Keywords for speed, smart routing for accuracy
Keywords are best for unambiguous escalations a customer types directly — like "agent" or "complaint" — and cost nothing. Smart routing is best when you want the AI to interpret intent and send the conversation to the correct team. You can use both together.

Tool use

The system provides ready-to-use tools suited for common agent scenarios. You can also create more flexible custom tools on the Tool Calls page.

Built-in tools

System-provided capabilities you enable with a checkbox. Common ones include:

ToolWhat it lets the AI do
Read conversation historyRecall earlier messages in the current conversation
Read user profileLook up the customer's basic profile
Request handoff to human agentProactively ask to hand the conversation to a person
Add session noteAttach an internal note for later review (not sent to the customer)
Search knowledge baseSearch content in knowledge bases — see the “Knowledge bases” section for details
Tag the user with an audience labelAttach a tag to the customer — see the “Contacts and tags” section for details
Add user to blacklistWhen a user requests to unsubscribe, adds them to the blocklist — see the “Blocklist” section for details

Custom tools

External tools that communicate via MCP/HTTP, allowing AI agents to interact with external systems for information retrieval and action execution. For detailed descriptions, refer to the “Tool calls” chapter.

Some tools require matching settings
Authorizing Request handoff to human agent requires Smart Queue Routing to be on with a Fallback Queue set. Authorizing Search knowledge baserequires at least one knowledge base to be selected (see below). The form flags these in red and won't let you save until they're resolved.

Local knowledge bases

Using RAG (Retrieval-Augmented Generation), this section gives the AI agent access to local documents so it can answer based on enterprise-provided content. First create and index knowledge bases on the Knowledge Bases page; only active ones appear here. For details, refer to the “Knowledge bases” chapter.

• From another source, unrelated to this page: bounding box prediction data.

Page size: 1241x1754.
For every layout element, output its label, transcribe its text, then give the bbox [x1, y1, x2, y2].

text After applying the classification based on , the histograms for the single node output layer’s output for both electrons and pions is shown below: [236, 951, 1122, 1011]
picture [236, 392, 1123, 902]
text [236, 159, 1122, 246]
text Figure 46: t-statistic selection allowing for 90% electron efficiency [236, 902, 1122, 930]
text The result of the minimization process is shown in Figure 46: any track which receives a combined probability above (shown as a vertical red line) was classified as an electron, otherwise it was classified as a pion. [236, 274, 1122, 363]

  • Authorized Knowledge Bases — select every knowledge base this agent may read. An agent can only access knowledge bases you authorize here.
  • Auto-inject Top-K— each time a user sends a message, the system automatically retrieves the K most relevant snippets from the knowledge base and injects them into the AI's context. Range 05: 0 means no auto-injection — the AI can only read the knowledge base by calling the Search knowledge base tool. A higher number injects more snippets each turn, giving the AI more reference material, but also spending more tokens.
Auto-inject vs. the search tool
Auto-inject runs every turn and ensures the AI always has relevant context, but spends extra tokens whether or not the current question needs it. The Search knowledge base tool lets the AI search only when it judges necessary — leaner, but depends on the model's judgment. Enabling both gives the best coverage: a baseline context from auto-inject plus on-demand lookups from the tool.

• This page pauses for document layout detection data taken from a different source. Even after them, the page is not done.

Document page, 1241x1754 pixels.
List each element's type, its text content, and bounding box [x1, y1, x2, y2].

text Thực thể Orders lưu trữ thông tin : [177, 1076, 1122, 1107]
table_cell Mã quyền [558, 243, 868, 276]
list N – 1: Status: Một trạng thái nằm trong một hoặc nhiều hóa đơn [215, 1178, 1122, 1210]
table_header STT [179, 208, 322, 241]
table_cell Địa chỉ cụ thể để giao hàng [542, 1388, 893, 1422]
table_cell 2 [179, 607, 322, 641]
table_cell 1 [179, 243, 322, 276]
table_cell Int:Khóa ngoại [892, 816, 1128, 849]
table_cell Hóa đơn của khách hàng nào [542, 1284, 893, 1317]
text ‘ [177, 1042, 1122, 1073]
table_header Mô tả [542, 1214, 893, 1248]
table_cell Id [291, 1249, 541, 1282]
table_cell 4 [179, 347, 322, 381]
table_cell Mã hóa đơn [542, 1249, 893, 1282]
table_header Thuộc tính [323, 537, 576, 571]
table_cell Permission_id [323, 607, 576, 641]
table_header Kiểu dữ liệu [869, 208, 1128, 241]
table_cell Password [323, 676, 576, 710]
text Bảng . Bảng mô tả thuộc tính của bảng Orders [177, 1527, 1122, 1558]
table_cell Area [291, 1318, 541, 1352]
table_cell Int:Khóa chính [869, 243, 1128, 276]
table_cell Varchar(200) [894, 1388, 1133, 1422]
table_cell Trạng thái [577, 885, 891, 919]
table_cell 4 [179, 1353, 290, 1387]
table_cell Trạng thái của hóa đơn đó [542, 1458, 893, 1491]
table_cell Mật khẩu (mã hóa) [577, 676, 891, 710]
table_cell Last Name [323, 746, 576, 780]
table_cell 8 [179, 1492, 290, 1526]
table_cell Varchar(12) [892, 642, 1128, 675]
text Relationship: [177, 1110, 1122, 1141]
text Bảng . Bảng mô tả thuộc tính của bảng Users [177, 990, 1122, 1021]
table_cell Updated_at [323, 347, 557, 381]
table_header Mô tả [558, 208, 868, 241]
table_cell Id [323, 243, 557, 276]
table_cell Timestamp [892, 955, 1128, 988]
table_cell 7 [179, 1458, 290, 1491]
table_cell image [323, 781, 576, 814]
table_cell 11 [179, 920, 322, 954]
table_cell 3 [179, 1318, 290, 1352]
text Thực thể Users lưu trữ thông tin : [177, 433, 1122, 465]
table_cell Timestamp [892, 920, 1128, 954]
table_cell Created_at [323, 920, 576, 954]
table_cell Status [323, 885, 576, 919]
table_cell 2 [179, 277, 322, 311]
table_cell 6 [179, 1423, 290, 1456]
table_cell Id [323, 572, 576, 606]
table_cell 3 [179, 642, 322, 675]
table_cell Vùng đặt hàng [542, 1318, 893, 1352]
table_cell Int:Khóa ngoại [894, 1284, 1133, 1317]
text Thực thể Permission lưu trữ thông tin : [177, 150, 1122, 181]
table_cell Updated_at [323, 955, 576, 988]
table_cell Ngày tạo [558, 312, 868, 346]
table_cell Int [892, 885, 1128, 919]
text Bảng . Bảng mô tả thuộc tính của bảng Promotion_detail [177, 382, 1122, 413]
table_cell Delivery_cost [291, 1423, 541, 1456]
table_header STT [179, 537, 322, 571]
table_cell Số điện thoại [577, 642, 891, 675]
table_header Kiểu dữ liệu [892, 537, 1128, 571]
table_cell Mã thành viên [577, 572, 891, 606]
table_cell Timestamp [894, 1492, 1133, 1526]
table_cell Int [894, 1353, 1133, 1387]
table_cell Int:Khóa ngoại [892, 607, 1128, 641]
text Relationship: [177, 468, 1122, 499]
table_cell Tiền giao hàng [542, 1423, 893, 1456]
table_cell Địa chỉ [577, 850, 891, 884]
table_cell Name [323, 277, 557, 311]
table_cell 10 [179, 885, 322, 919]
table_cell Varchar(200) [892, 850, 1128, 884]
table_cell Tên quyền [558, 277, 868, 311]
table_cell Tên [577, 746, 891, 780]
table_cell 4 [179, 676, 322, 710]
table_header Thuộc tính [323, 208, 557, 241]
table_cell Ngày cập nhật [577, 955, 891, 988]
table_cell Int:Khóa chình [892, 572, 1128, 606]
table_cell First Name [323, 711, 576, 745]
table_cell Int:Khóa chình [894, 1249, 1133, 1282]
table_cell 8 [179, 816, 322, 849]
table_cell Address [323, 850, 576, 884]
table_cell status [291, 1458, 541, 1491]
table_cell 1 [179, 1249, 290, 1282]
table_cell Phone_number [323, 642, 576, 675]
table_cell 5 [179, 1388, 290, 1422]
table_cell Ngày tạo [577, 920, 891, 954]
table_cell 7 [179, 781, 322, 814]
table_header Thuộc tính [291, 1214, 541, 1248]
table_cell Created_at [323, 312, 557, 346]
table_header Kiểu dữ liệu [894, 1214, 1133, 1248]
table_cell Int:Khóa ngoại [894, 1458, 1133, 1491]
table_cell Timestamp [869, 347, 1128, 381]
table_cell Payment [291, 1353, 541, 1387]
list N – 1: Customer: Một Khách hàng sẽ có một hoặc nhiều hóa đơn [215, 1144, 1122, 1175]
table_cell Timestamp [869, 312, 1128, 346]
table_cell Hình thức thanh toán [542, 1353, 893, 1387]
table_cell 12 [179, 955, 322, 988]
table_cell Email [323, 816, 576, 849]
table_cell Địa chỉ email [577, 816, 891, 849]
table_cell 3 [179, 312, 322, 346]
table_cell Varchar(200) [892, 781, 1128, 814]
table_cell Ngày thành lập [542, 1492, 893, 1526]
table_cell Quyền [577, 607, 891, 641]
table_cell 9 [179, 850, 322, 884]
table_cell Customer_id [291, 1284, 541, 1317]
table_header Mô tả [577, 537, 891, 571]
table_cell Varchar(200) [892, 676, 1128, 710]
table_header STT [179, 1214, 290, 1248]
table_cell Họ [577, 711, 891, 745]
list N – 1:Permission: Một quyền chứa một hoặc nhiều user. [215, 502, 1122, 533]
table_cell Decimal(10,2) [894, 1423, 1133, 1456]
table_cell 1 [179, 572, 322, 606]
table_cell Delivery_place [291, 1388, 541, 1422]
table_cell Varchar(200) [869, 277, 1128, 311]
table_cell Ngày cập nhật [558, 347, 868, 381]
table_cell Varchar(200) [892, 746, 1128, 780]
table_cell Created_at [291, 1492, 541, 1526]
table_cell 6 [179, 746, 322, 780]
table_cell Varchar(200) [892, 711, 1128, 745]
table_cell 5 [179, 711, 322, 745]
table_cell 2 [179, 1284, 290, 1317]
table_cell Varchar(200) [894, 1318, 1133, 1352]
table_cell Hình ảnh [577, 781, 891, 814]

Whichever you use, you must select at least one knowledge base. If Auto-inject is above 0 or the search tool is authorized but no knowledge base is selected, the form shows an error and blocks saving.

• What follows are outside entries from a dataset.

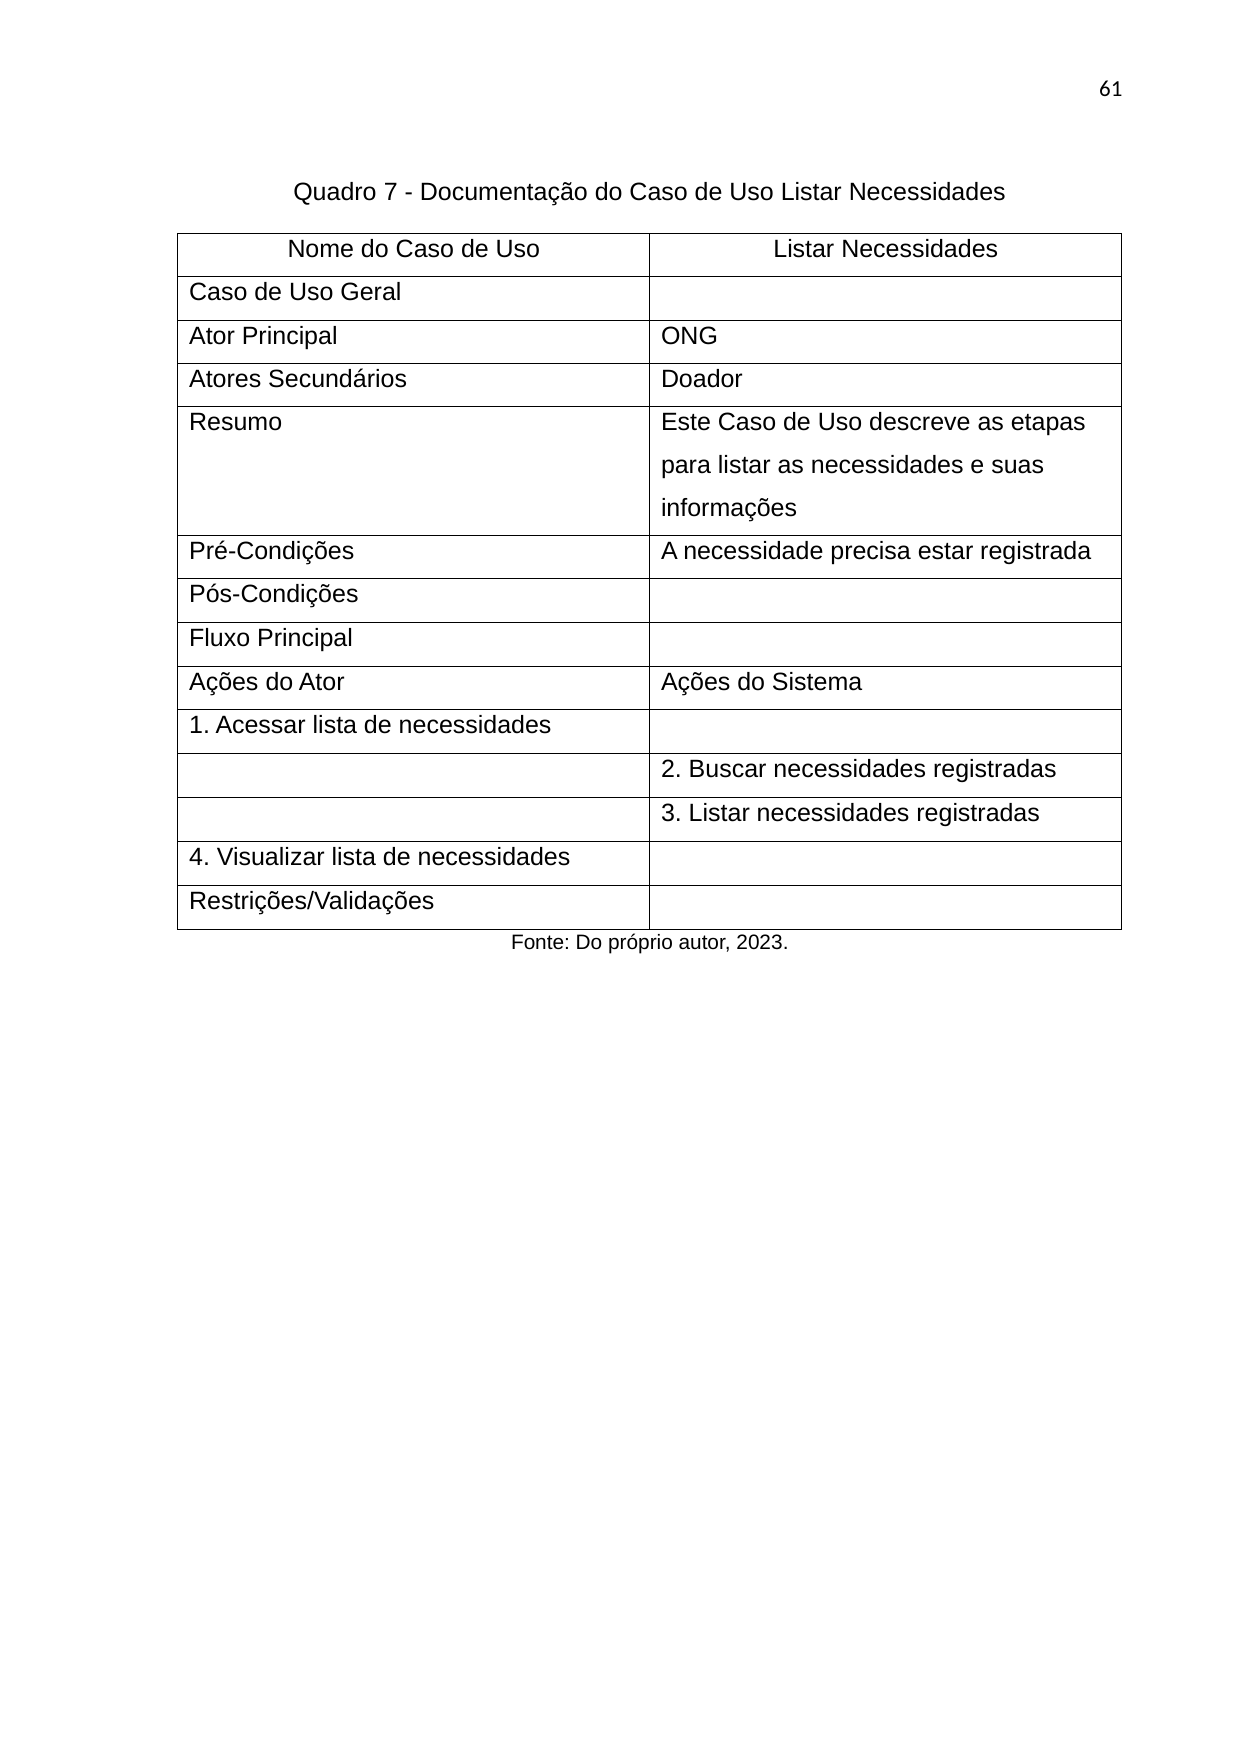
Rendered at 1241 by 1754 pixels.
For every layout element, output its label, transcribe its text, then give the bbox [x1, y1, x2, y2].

table_cell [650, 710, 1121, 753]
table_cell Caso de Uso Geral [178, 277, 649, 320]
table_cell Este Caso de Uso descreve as etapas para listar as necessidades e suas informações [650, 407, 1121, 535]
text Quadro 7 - Documentação do Caso de Uso Listar Necessidades [177, 177, 1122, 206]
table_header Nome do Caso de Uso [178, 234, 649, 276]
table_cell Restrições/Validações [178, 886, 649, 929]
table_cell Ator Principal [178, 321, 649, 363]
table_cell [650, 842, 1121, 885]
table_cell [650, 277, 1121, 320]
table_cell 3. Listar necessidades registradas [650, 798, 1121, 841]
table_cell Fluxo Principal [178, 623, 649, 666]
table_header Listar Necessidades [650, 234, 1121, 276]
table_cell 4. Visualizar lista de necessidades [178, 842, 649, 885]
table_cell [650, 623, 1121, 666]
table_cell [178, 754, 649, 797]
table_cell Pré-Condições [178, 536, 649, 578]
table_cell Ações do Ator [178, 667, 649, 709]
table_cell Doador [650, 364, 1121, 406]
table_cell [650, 886, 1121, 929]
text Fonte: Do próprio autor, 2023. [177, 930, 1122, 954]
table_cell Resumo [178, 407, 649, 535]
table_cell [178, 798, 649, 841]
table_cell ONG [650, 321, 1121, 363]
table_cell 1. Acessar lista de necessidades [178, 710, 649, 753]
table_cell A necessidade precisa estar registrada [650, 536, 1121, 578]
table_cell Atores Secundários [178, 364, 649, 406]
table_cell Ações do Sistema [650, 667, 1121, 709]
table_cell [650, 579, 1121, 622]
table_cell Pós-Condições [178, 579, 649, 622]
table_cell 2. Buscar necessidades registradas [650, 754, 1121, 797]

Adding the AI agent to a queue

Just like a human agent, once created it must be added to the appropriate queue before it can be assigned conversations. Refer to the “Routing groups and rules” and “Queues” chapters for details.

Editing and deleting

Editing an AI agent does not interrupt conversations already in progress; updates only affect conversations started after the change is saved. All conversations associated with an AI agent must be closed before the agent can be deleted.